Wie ich gestern schon darstellte, trägt der Serienversager Jens Spahn die Hauptschuld am Richterwahl-Desaster, indem er zum zweiten Mal, nach der Kanzlerwahl, seine Fraktion völlig falsch einschätzte.
Es gibt auch die Verschwörungstheorie, Spahn sabotiere bewußt die Koalition mit der SPD, lote immer mehr Gemeinsamkeiten mit der AfD aus, um Merz zu Fall zu bringen und selbst Kanzler zu werden.
Die These ist nicht völlig abwegig; denn mit Sicherheit hält sich Spahn selbst für den besten Bundeskanzler und strebt nach ganz oben. Allerdings bezweifele ich seine strategischen und strippenzieherischen Fähigkeiten. Er ist nicht klug genug, um so einen Plan umzusetzen. Dafür müsste er Strohmänner einsetzen, statt immer selbst öffentlich den Schwarzen Peter verpasst zu bekommen.
Als diese Kleiko gebildet wurde, fiel es der SPD schwerer, als den gern für eine Merz-Koalition bereitstehende Grünen, weil Antifaschismus zur DNA der Sozis gehört, seit sie im Gegensatz zu allen bürgerlichen Parteien gegen Hitlers Ermächtigungsgesetz stimmten und dafür verfolgt wurden.
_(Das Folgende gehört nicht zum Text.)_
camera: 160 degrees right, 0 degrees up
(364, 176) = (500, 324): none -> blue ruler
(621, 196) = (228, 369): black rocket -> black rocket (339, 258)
Viele SPD-Parlamentarier hassen Fritze Merz regelrecht, sie können ihm sein AfD-artiges Handeln und die rechtsradikalen Sprüche als Oppositionsführer nicht verzeihen. Es war ein offenes Geheimnis im Berliner Politbetrieb, daß Scholz und Merz sich gegenseitig nicht ausstehen können. Insbesondere, weil der seinerzeitige SPD-Kanzler zu der Überzeugung gelangte, man könne sich nicht auf die demokratische Gesinnung des CDU-Chefs verlassen.
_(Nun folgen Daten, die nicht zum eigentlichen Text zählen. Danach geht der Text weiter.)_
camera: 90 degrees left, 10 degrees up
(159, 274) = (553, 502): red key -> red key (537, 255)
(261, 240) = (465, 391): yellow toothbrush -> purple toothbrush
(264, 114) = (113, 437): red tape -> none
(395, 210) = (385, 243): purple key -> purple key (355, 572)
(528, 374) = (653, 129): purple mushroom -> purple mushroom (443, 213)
Die am 23.02.2025 brutal geschrumpfte SPD, die deutlich hinter die von Merz/Söder/Spahn/Klöckner groß gemachte AfD fiel, wollte nie kleiner Koalitionspartner des Sauerländers werden. Man kann diese klimafeindliche Chaos-Koalition nicht den Sozis in die Schuhe schieben. Schuld ist einzig und allein der Urnenpöbel, der eine absolute CDUCSUAfD-Mehrheit in den Bundestag schickte und somit die Kleiko als einzige rechnerische Möglichkeit links der Nazis erzwang. (Abgesehen von einer CDU-Grüne-Linke-Koalition, die aber politisch ausgeschlossen ist.) Viele gute SPD-Parlamentarier verloren ihr Mandat; die Stimmung ist immer noch tief im Keller. Diese Koalition existiert nur wegen der viel beschriebenen „staatspolitischen Verantwortung“, die angesichts eines großen Krieges in Europa und mannigfacher internationaler Großkrisen besonders schwer wiegt. Der SPD blieb gar nichts anderes als Zweckoptimismus übrig. Sie kannte die CDU schließlich auch als verlässlichen Partner und die Amtsübergabe von Merkel an Scholz verlief vorbildlich vertrauensvoll.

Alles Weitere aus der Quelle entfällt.